[Instructions to follow] Where does the string "quando" appear in the material? Copy each line that holds it.

───── Records to process

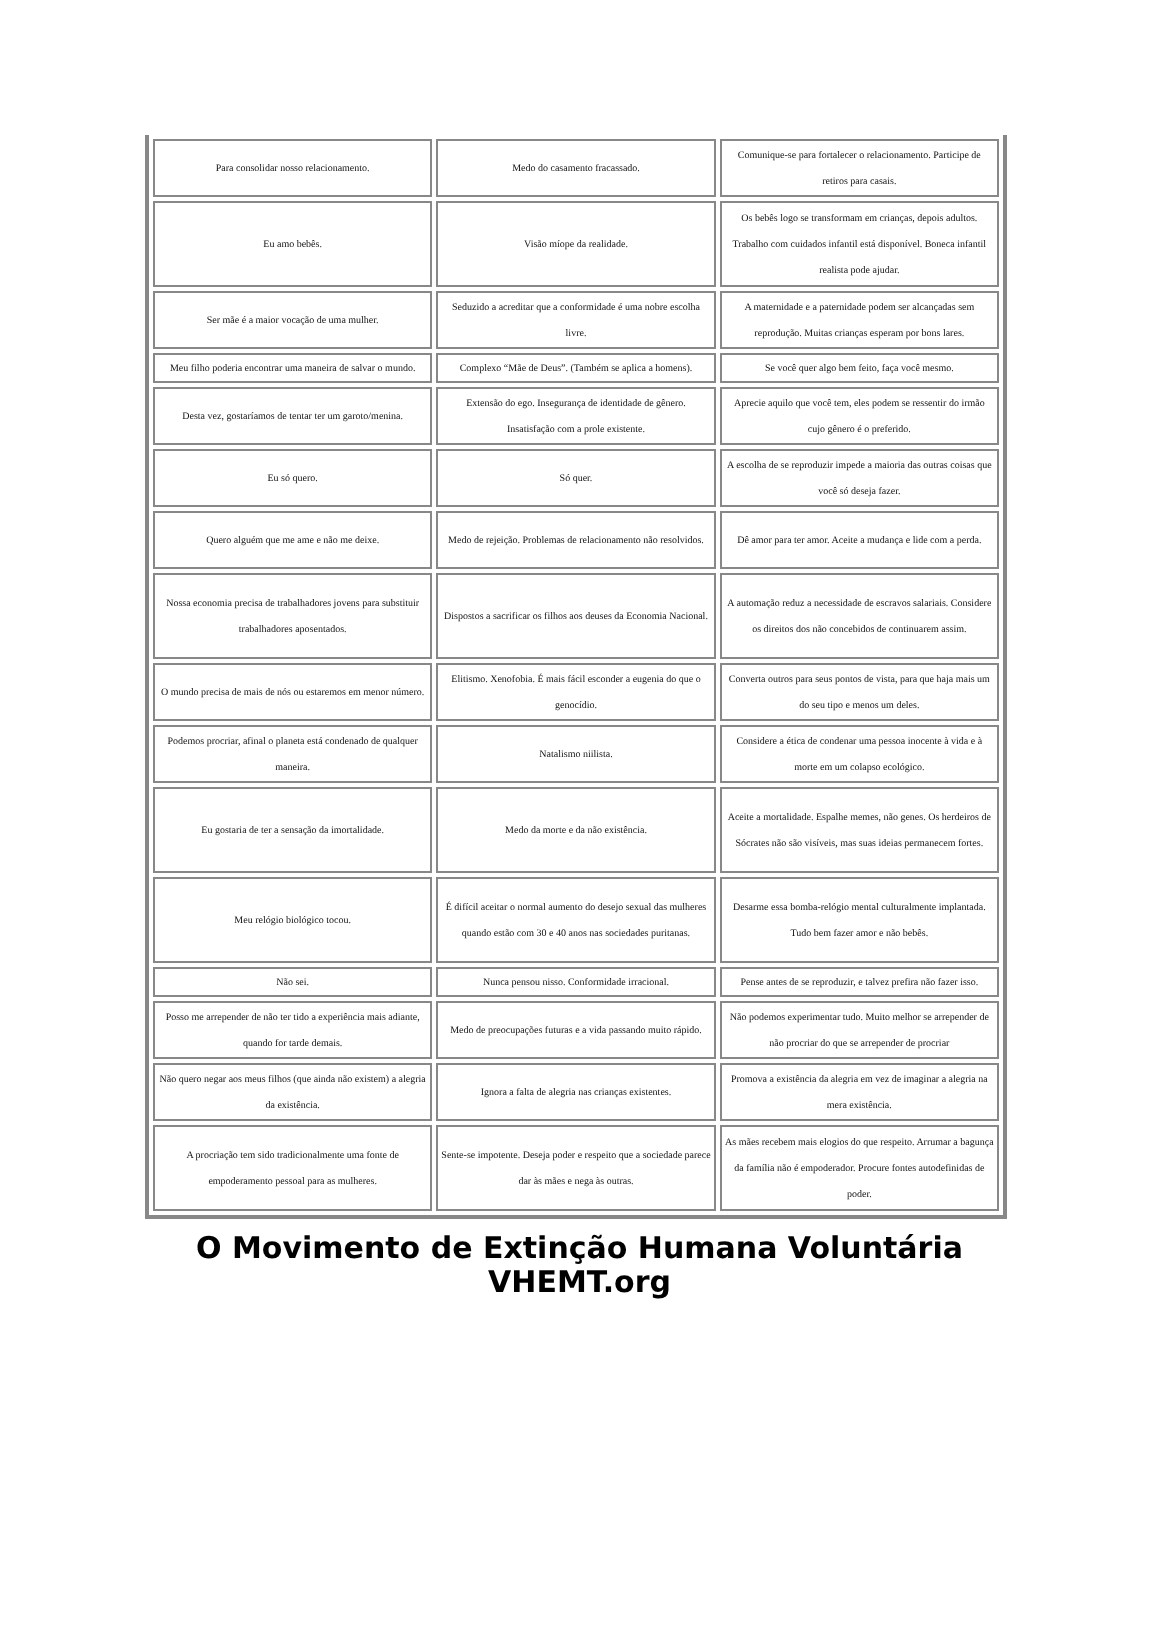| Para consolidar nosso relacionamento. | Medo do casamento fracassado. | Comunique-se para fortalecer o relacionamento. Participe de retiros para casais. |
| Eu amo bebês. | Visão míope da realidade. | Os bebês logo se transformam em crianças, depois adultos. Trabalho com cuidados infantil está disponível. Boneca infantil realista pode ajudar. |
| Ser mãe é a maior vocação de uma mulher. | Seduzido a acreditar que a conformidade é uma nobre escolha livre. | A maternidade e a paternidade podem ser alcançadas sem reprodução. Muitas crianças esperam por bons lares. |
| Meu filho poderia encontrar uma maneira de salvar o mundo. | Complexo “Mãe de Deus”. (Também se aplica a homens). | Se você quer algo bem feito, faça você mesmo. |
| Desta vez, gostaríamos de tentar ter um garoto/menina. | Extensão do ego. Insegurança de identidade de gênero. Insatisfação com a prole existente. | Aprecie aquilo que você tem, eles podem se ressentir do irmão cujo gênero é o preferido. |
| Eu só quero. | Só quer. | A escolha de se reproduzir impede a maioria das outras coisas que você só deseja fazer. |
| Quero alguém que me ame e não me deixe. | Medo de rejeição. Problemas de relacionamento não resolvidos. | Dê amor para ter amor. Aceite a mudança e lide com a perda. |
| Nossa economia precisa de trabalhadores jovens para substituir trabalhadores aposentados. | Dispostos a sacrificar os filhos aos deuses da Economia Nacional. | A automação reduz a necessidade de escravos salariais. Considere os direitos dos não concebidos de continuarem assim. |
| O mundo precisa de mais de nós ou estaremos em menor número. | Elitismo. Xenofobia. É mais fácil esconder a eugenia do que o genocídio. | Converta outros para seus pontos de vista, para que haja mais um do seu tipo e menos um deles. |
| Podemos procriar, afinal o planeta está condenado de qualquer maneira. | Natalismo niilista. | Considere a ética de condenar uma pessoa inocente à vida e à morte em um colapso ecológico. |
| Eu gostaria de ter a sensação da imortalidade. | Medo da morte e da não existência. | Aceite a mortalidade. Espalhe memes, não genes. Os herdeiros de Sócrates não são visíveis, mas suas ideias permanecem fortes. |
| Meu relógio biológico tocou. | É difícil aceitar o normal aumento do desejo sexual das mulheres quando estão com 30 e 40 anos nas sociedades puritanas. | Desarme essa bomba-relógio mental culturalmente implantada. Tudo bem fazer amor e não bebês. |
| Não sei. | Nunca pensou nisso. Conformidade irracional. | Pense antes de se reproduzir, e talvez prefira não fazer isso. |
| Posso me arrepender de não ter tido a experiência mais adiante, quando for tarde demais. | Medo de preocupações futuras e a vida passando muito rápido. | Não podemos experimentar tudo. Muito melhor se arrepender de não procriar do que se arrepender de procriar |
| Não quero negar aos meus filhos (que ainda não existem) a alegria da existência. | Ignora a falta de alegria nas crianças existentes. | Promova a existência da alegria em vez de imaginar a alegria na mera existência. |
| A procriação tem sido tradicionalmente uma fonte de empoderamento pessoal para as mulheres. | Sente-se impotente. Deseja poder e respeito que a sociedade parece dar às mães e nega às outras. | As mães recebem mais elogios do que respeito. Arrumar a bagunça da família não é empoderador. Procure fontes autodefinidas de poder. |
O Movimento de Extinção Humana Voluntária
VHEMT.org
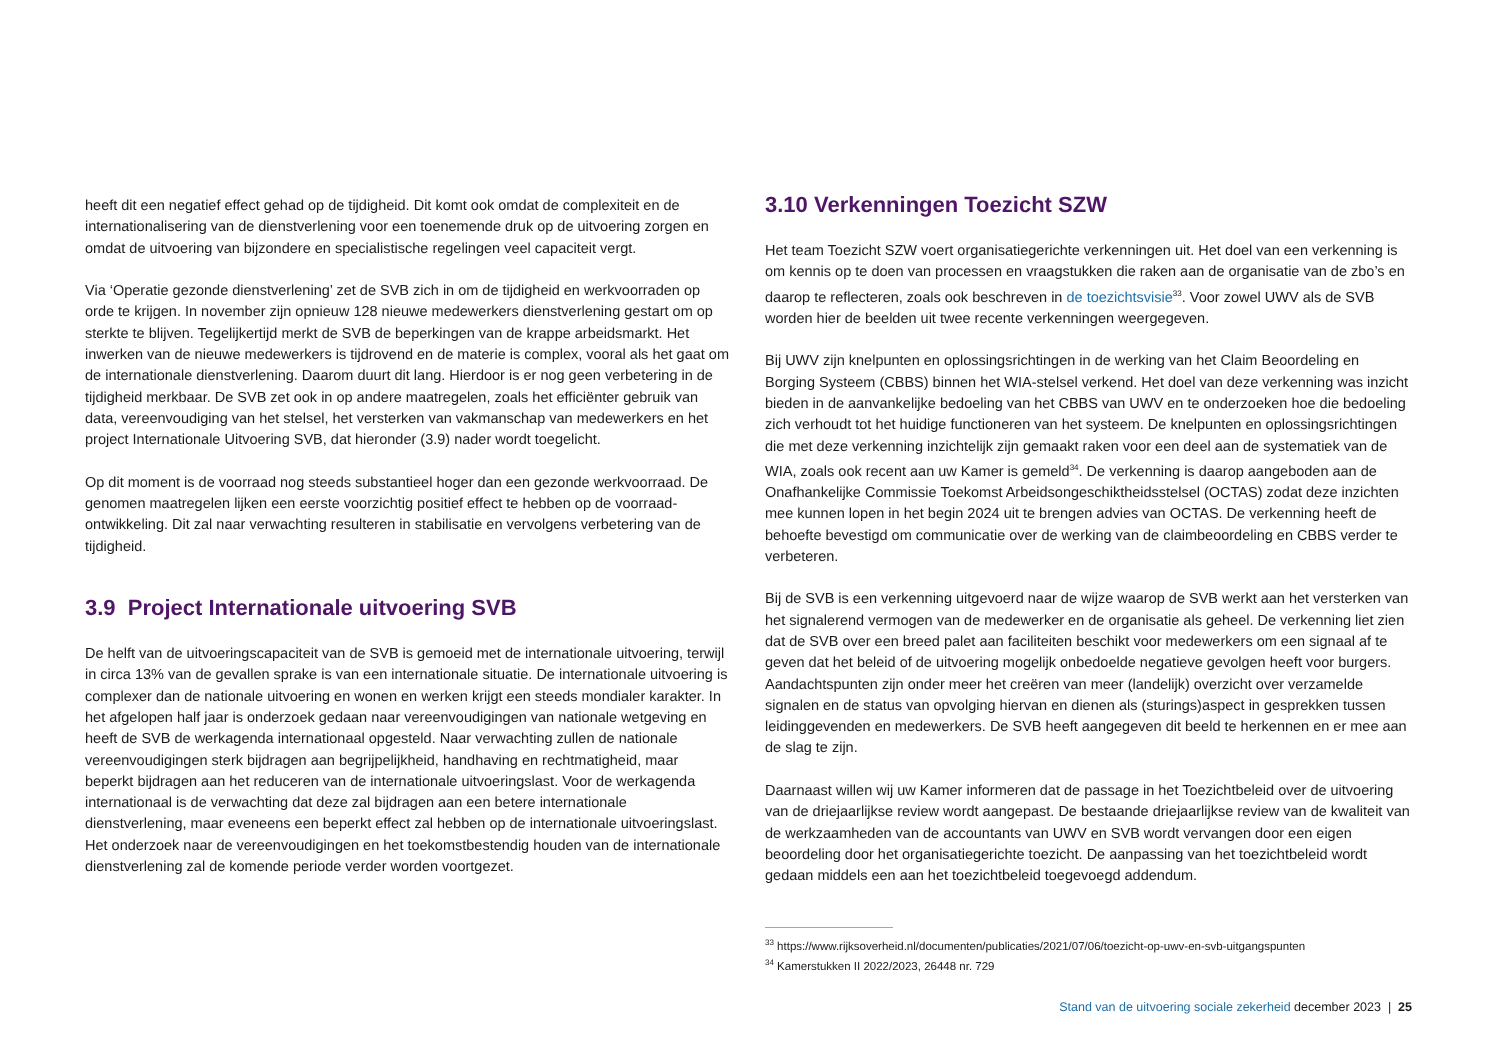heeft dit een negatief effect gehad op de tijdigheid. Dit komt ook omdat de complexiteit en de internationalisering van de dienstverlening voor een toenemende druk op de uitvoering zorgen en omdat de uitvoering van bijzondere en specialistische regelingen veel capaciteit vergt.
Via ‘Operatie gezonde dienstverlening’ zet de SVB zich in om de tijdigheid en werkvoorraden op orde te krijgen. In november zijn opnieuw 128 nieuwe medewerkers dienstverlening gestart om op sterkte te blijven. Tegelijkertijd merkt de SVB de beperkingen van de krappe arbeidsmarkt. Het inwerken van de nieuwe medewerkers is tijdrovend en de materie is complex, vooral als het gaat om de internationale dienstverlening. Daarom duurt dit lang. Hierdoor is er nog geen verbetering in de tijdigheid merkbaar. De SVB zet ook in op andere maatregelen, zoals het efficiënter gebruik van data, vereenvoudiging van het stelsel, het versterken van vakmanschap van medewerkers en het project Internationale Uitvoering SVB, dat hieronder (3.9) nader wordt toegelicht.
Op dit moment is de voorraad nog steeds substantieel hoger dan een gezonde werkvoorraad. De genomen maatregelen lijken een eerste voorzichtig positief effect te hebben op de voorraad­ontwikkeling. Dit zal naar verwachting resulteren in stabilisatie en vervolgens verbetering van de tijdigheid.
3.9 Project Internationale uitvoering SVB
De helft van de uitvoeringscapaciteit van de SVB is gemoeid met de internationale uitvoering, terwijl in circa 13% van de gevallen sprake is van een internationale situatie. De internationale uitvoering is complexer dan de nationale uitvoering en wonen en werken krijgt een steeds mondialer karakter. In het afgelopen half jaar is onderzoek gedaan naar vereenvoudigingen van nationale wetgeving en heeft de SVB de werkagenda internationaal opgesteld. Naar verwachting zullen de nationale vereenvoudigingen sterk bijdragen aan begrijpelijkheid, handhaving en rechtmatigheid, maar beperkt bijdragen aan het reduceren van de internationale uitvoeringslast. Voor de werkagenda internationaal is de verwachting dat deze zal bijdragen aan een betere internationale dienstverlening, maar eveneens een beperkt effect zal hebben op de internationale uitvoeringslast. Het onderzoek naar de vereenvoudigingen en het toekomstbestendig houden van de internationale dienstverlening zal de komende periode verder worden voortgezet.
3.10 Verkenningen Toezicht SZW
Het team Toezicht SZW voert organisatiegerichte verkenningen uit. Het doel van een verkenning is om kennis op te doen van processen en vraagstukken die raken aan de organisatie van de zbo’s en daarop te reflecteren, zoals ook beschreven in de toezichtsvisie<sup>33</sup>. Voor zowel UWV als de SVB worden hier de beelden uit twee recente verkenningen weergegeven.
Bij UWV zijn knelpunten en oplossingsrichtingen in de werking van het Claim Beoordeling en Borging Systeem (CBBS) binnen het WIA-stelsel verkend. Het doel van deze verkenning was inzicht bieden in de aanvankelijke bedoeling van het CBBS van UWV en te onderzoeken hoe die bedoeling zich verhoudt tot het huidige functioneren van het systeem. De knelpunten en oplossingsrichtingen die met deze verkenning inzichtelijk zijn gemaakt raken voor een deel aan de systematiek van de WIA, zoals ook recent aan uw Kamer is gemeld<sup>34</sup>. De verkenning is daarop aangeboden aan de Onafhankelijke Commissie Toekomst Arbeidsongeschiktheidsstelsel (OCTAS) zodat deze inzichten mee kunnen lopen in het begin 2024 uit te brengen advies van OCTAS. De verkenning heeft de behoefte bevestigd om communicatie over de werking van de claimbeoordeling en CBBS verder te verbeteren.
Bij de SVB is een verkenning uitgevoerd naar de wijze waarop de SVB werkt aan het versterken van het signalerend vermogen van de medewerker en de organisatie als geheel. De verkenning liet zien dat de SVB over een breed palet aan faciliteiten beschikt voor medewerkers om een signaal af te geven dat het beleid of de uitvoering mogelijk onbedoelde negatieve gevolgen heeft voor burgers. Aandachtspunten zijn onder meer het creëren van meer (landelijk) overzicht over verzamelde signalen en de status van opvolging hiervan en dienen als (sturings)aspect in gesprekken tussen leidinggevenden en medewerkers. De SVB heeft aangegeven dit beeld te herkennen en er mee aan de slag te zijn.
Daarnaast willen wij uw Kamer informeren dat de passage in het Toezichtbeleid over de uitvoering van de driejaarlijkse review wordt aangepast. De bestaande driejaarlijkse review van de kwaliteit van de werkzaamheden van de accountants van UWV en SVB wordt vervangen door een eigen beoordeling door het organisatiegerichte toezicht. De aanpassing van het toezichtbeleid wordt gedaan middels een aan het toezichtbeleid toegevoegd addendum.
<sup>33</sup> https://www.rijksoverheid.nl/documenten/publicaties/2021/07/06/toezicht-op-uwv-en-svb-uitgangspunten
<sup>34</sup> Kamerstukken II 2022/2023, 26448 nr. 729
Stand van de uitvoering sociale zekerheid december 2023 | 25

──────────

[Solution below]
| Meu relógio biológico tocou. | É difícil aceitar o normal aumento do desejo sexual das mulheres quando estão com 30 e 40 anos nas sociedades puritanas. | Desarme essa bomba-relógio mental culturalmente implantada. Tudo bem fazer amor e não bebês. |
| Posso me arrepender de não ter tido a experiência mais adiante, quando for tarde demais. | Medo de preocupações futuras e a vida passando muito rápido. | Não podemos experimentar tudo. Muito melhor se arrepender de não procriar do que se arrepender de procriar |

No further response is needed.